SHORT PROBLEM:
Collect each line in the rows below that contains the string "size", and copy those lines out.

-- begin DATA PROVIDED --

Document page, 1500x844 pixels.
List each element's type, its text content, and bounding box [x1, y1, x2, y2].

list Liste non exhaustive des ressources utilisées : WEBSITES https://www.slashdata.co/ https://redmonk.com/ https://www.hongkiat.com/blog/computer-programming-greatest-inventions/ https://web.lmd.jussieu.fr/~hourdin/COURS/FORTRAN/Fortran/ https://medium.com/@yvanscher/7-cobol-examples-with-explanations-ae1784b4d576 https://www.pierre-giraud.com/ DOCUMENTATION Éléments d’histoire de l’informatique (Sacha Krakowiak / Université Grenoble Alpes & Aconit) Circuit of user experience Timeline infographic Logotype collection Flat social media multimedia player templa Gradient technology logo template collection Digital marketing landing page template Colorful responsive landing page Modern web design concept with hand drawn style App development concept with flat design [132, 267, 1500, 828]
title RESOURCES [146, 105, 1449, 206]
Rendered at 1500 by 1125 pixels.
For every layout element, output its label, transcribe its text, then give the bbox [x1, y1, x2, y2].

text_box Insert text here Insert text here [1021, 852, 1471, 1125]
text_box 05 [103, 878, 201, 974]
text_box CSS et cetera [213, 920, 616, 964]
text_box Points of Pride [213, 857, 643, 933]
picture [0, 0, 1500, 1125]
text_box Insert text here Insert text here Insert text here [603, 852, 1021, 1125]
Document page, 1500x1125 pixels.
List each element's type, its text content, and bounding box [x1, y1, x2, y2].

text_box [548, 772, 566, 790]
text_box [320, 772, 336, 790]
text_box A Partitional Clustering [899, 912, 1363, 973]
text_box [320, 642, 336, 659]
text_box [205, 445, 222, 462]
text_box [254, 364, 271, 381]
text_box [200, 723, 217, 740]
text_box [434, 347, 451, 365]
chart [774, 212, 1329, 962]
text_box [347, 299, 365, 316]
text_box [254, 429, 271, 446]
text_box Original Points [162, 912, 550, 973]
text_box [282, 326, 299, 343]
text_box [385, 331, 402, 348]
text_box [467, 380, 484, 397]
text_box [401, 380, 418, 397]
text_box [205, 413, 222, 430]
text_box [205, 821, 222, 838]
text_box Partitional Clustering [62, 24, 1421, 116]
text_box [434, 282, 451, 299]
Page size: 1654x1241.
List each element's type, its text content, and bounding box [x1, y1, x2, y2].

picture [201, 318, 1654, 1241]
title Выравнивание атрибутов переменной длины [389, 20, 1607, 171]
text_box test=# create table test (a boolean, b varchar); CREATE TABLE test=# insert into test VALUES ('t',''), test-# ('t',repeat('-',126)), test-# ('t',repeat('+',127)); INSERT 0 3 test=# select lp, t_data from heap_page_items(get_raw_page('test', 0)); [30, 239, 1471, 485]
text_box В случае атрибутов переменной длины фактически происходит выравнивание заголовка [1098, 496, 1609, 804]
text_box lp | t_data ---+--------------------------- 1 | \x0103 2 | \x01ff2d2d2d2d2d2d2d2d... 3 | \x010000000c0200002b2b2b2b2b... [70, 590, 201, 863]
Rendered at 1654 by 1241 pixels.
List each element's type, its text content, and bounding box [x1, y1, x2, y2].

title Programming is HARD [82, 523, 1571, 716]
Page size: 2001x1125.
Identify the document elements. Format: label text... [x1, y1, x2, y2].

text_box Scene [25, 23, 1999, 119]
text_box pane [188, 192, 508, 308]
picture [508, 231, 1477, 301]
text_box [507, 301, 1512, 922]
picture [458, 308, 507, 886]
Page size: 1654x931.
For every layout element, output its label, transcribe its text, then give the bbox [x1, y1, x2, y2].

-- end DATA PROVIDED --

RESPONSE:
Page size: 1654x1241.
Page size: 2001x1125.
Page size: 1654x931.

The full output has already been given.